次世代人とは何か? その4
人間は差別する。仕方ない。それは防衛本能だから。
仲間をつくり、また別の仲間組織からの攻撃をしのぐのだ。
次世代を担う俺たちも、すべからくそうだ。
だから、次の世代にでも期待しよう。
キャッチボールをしていた。広い土手で、知り合いの小学生とふたり。すると、少し遠くに1人の文学少女が腰掛けるのが目に入った。俺は初めて知った。こんなときに、絶世のって言葉を使うのだと。
取りやすいボールを投げれば、相手は余程のことが無ければ、取りこぼさない。しかし、相手のグローブには収まらず、少女の頭に収まってしまった。ずっと、気にしていたら、あろうことか、そちらに向けてボールを放っていたのだ。
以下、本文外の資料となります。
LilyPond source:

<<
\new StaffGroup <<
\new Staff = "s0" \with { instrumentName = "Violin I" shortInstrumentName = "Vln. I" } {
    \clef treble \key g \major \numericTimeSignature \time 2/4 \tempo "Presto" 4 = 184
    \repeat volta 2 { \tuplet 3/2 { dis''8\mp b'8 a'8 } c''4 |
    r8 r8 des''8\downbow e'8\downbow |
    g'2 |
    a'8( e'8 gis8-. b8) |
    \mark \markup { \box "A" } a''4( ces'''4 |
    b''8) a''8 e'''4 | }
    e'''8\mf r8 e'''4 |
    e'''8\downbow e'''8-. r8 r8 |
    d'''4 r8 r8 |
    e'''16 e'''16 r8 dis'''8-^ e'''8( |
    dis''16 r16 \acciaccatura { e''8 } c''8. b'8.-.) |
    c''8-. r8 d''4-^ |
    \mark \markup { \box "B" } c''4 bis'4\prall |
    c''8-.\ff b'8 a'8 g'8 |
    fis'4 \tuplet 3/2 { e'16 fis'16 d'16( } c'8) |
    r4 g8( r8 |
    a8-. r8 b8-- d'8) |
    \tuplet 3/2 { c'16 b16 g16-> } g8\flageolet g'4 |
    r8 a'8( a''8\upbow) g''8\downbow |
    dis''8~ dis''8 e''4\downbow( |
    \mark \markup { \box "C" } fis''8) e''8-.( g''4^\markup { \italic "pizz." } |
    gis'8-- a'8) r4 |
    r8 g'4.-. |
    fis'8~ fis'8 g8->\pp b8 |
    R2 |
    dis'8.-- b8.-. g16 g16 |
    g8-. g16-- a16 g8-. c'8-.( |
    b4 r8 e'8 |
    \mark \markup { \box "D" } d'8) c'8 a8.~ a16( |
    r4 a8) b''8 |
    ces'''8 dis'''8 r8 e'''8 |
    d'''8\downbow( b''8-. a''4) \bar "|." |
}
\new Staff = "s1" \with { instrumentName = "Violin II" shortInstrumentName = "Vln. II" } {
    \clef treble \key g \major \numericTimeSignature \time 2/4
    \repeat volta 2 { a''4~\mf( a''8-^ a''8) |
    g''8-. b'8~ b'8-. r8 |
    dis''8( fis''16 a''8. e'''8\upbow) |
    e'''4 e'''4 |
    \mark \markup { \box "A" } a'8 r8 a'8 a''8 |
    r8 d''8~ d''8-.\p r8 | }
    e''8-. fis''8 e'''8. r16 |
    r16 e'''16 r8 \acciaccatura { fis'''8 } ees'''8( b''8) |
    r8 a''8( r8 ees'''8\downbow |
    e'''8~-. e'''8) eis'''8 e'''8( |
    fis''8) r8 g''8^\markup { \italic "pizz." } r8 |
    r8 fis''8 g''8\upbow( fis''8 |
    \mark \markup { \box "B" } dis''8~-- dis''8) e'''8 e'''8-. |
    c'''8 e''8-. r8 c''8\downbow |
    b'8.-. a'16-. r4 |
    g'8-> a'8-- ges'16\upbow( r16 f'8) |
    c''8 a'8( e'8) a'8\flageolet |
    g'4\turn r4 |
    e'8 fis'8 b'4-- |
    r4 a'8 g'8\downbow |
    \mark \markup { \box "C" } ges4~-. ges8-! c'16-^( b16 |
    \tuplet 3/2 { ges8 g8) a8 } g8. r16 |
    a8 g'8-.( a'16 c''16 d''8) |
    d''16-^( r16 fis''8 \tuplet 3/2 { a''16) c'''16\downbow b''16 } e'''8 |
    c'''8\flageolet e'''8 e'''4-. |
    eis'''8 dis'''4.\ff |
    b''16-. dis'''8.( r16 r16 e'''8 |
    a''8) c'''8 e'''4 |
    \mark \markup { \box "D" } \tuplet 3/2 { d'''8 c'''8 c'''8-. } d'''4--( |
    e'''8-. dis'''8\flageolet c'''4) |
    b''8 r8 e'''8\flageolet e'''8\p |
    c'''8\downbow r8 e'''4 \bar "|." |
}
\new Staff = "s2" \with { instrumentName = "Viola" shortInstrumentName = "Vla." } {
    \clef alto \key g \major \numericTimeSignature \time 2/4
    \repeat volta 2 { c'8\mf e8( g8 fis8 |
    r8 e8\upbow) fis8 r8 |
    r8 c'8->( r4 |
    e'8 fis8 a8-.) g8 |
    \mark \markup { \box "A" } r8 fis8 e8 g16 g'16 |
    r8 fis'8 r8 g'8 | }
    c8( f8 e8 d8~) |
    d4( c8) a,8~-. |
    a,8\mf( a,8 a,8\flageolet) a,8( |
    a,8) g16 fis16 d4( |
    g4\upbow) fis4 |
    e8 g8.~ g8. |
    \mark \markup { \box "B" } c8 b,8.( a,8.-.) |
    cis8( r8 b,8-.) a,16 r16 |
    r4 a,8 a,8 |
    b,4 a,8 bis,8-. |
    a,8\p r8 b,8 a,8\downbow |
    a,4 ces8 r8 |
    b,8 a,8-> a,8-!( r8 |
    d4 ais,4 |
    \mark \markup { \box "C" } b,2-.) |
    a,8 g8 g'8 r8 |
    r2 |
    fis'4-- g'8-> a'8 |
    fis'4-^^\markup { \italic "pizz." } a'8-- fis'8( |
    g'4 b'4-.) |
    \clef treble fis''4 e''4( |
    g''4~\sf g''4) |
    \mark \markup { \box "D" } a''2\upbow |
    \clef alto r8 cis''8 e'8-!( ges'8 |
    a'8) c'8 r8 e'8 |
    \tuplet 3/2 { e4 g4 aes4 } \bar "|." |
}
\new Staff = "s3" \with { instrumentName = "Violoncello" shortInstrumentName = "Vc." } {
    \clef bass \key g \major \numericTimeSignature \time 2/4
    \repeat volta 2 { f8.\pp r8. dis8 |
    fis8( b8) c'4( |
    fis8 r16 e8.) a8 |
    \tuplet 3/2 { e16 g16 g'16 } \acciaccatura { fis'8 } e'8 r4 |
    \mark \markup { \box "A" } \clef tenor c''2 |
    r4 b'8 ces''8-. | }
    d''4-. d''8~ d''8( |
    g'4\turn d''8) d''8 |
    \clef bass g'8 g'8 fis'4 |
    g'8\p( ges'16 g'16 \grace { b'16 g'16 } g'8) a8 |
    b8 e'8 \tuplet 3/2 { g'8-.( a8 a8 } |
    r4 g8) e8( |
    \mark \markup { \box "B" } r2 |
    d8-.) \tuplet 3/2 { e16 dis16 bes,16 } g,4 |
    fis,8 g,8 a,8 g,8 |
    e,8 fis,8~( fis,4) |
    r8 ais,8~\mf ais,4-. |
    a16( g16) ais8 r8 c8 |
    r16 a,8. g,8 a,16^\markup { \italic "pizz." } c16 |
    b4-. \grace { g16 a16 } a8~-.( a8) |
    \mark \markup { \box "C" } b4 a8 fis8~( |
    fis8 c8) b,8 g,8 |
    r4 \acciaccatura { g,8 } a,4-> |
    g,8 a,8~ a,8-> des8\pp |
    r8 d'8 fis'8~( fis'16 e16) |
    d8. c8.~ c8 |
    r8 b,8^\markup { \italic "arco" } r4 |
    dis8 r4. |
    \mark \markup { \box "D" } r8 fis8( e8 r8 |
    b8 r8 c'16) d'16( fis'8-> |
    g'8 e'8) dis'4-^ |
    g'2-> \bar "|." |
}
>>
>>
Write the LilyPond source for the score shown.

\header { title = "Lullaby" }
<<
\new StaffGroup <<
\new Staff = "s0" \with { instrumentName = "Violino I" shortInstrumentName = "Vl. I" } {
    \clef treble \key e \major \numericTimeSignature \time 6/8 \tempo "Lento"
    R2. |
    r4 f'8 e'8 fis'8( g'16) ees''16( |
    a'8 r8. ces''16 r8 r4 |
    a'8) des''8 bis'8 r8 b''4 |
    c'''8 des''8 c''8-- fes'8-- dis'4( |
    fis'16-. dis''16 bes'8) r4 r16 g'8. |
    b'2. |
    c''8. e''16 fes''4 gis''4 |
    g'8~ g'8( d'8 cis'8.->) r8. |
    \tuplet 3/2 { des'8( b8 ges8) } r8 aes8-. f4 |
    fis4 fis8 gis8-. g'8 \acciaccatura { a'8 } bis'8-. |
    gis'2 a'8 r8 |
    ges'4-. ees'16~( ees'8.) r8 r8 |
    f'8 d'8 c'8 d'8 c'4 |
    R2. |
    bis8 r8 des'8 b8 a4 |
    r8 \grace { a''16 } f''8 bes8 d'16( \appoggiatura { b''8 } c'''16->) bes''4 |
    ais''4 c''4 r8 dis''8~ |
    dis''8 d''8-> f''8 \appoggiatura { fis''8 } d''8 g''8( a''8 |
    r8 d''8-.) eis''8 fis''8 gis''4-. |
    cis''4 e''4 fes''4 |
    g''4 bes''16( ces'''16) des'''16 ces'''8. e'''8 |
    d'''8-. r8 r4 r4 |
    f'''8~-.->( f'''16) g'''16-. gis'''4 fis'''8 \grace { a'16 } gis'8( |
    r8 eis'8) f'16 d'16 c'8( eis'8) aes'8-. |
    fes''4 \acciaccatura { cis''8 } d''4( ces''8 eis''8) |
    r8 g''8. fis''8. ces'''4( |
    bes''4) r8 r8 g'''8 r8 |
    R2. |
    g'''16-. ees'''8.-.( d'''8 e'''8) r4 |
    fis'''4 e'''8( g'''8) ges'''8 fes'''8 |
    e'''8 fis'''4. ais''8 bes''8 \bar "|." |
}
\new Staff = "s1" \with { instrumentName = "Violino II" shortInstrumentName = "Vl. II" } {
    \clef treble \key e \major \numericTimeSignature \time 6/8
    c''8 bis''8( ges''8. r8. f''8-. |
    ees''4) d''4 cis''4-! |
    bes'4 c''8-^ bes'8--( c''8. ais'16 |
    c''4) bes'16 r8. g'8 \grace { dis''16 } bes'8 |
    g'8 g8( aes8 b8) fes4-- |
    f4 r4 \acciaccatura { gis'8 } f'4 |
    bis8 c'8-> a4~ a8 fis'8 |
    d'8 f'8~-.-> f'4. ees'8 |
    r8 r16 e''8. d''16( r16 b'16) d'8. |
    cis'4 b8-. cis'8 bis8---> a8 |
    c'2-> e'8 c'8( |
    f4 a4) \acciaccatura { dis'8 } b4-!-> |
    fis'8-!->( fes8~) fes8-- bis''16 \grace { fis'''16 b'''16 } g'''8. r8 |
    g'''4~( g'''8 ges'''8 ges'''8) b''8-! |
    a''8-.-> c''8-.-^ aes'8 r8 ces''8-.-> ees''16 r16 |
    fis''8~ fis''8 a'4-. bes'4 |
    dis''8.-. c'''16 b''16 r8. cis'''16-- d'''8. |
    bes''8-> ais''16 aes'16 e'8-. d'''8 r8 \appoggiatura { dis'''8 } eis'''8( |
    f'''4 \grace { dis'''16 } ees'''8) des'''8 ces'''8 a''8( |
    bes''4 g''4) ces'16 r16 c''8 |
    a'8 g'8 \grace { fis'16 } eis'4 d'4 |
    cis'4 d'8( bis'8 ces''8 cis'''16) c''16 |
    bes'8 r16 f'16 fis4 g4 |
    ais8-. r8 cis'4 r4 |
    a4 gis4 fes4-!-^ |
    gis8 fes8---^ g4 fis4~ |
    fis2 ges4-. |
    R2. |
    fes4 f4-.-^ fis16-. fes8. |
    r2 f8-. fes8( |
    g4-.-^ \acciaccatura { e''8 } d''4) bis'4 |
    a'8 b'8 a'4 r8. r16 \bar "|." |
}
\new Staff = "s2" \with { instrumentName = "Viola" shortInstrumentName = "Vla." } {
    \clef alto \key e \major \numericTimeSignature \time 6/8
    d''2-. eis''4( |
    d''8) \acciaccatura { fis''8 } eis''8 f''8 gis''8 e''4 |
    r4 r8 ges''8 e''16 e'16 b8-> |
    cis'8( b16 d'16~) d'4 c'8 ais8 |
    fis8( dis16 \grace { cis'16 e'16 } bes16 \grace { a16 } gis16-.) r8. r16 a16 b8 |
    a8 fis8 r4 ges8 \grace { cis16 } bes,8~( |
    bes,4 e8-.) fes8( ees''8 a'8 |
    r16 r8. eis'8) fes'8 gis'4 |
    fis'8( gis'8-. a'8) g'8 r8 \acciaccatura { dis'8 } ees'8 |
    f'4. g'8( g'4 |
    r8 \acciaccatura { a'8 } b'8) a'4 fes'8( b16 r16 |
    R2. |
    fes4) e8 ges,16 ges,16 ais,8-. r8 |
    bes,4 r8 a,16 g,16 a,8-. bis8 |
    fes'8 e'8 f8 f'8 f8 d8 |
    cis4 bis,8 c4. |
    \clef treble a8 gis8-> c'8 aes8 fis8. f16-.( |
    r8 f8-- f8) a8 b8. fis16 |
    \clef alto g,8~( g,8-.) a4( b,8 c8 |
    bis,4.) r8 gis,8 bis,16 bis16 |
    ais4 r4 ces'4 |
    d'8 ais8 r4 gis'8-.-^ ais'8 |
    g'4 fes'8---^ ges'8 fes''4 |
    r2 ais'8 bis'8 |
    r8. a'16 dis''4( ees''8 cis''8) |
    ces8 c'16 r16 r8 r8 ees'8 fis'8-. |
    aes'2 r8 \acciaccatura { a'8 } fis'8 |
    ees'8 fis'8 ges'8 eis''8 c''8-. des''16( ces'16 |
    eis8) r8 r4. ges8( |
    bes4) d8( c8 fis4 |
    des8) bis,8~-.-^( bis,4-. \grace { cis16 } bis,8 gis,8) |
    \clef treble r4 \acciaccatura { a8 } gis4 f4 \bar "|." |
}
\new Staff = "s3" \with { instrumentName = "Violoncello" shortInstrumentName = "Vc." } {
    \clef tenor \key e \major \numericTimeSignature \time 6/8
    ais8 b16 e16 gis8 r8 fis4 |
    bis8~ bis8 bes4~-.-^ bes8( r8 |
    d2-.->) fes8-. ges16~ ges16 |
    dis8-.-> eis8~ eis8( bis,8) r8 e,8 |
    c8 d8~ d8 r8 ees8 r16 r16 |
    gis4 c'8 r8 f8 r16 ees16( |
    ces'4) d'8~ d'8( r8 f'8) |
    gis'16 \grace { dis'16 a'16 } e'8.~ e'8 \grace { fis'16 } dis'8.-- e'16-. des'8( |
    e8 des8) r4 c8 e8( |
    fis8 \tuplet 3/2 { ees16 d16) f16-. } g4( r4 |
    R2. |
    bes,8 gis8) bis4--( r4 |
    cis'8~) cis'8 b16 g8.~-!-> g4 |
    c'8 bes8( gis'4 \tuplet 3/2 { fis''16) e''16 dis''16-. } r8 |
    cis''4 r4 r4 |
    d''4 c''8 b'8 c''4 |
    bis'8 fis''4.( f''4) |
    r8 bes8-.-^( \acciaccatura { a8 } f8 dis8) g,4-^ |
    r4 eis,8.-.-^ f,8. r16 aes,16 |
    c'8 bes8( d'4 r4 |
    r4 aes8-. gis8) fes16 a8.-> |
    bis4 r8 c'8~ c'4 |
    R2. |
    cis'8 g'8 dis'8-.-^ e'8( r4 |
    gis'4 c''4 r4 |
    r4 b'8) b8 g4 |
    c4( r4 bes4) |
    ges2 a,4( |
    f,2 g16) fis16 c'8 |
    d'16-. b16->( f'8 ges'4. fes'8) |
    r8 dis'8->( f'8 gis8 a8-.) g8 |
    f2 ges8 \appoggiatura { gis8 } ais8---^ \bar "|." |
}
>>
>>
彼女は全く気付かないのか、分厚い本を読み続けていた。おそらく、この土手に1人きりでいるつもりなのだろう。一切俺たちなど眼中にないようだ。
少し、マリアの気持ちが分かった気がする。あいつは次世代人なら、例え女でも手を出す。最近は根倉な女といつも一緒にいるな。多分、希少な次世代人同士、強く惹かれ合うのかもしれない。
俺は祈った。同じ次世代人であって欲しいと。
オラウータンもチンパンジーも、人間なんて呼べやしない。でも、知らないだけで、いや、駆逐されただけで、人間と呼べる何かは居たはずだ。彼女はそんな側でいて欲しくはない。
けれど、この出会いは酷く悲しいものだった。
俺は次次元へと身体を移行し、感覚のみの精神体となった。
そして、彼女は半次世代人だと知った。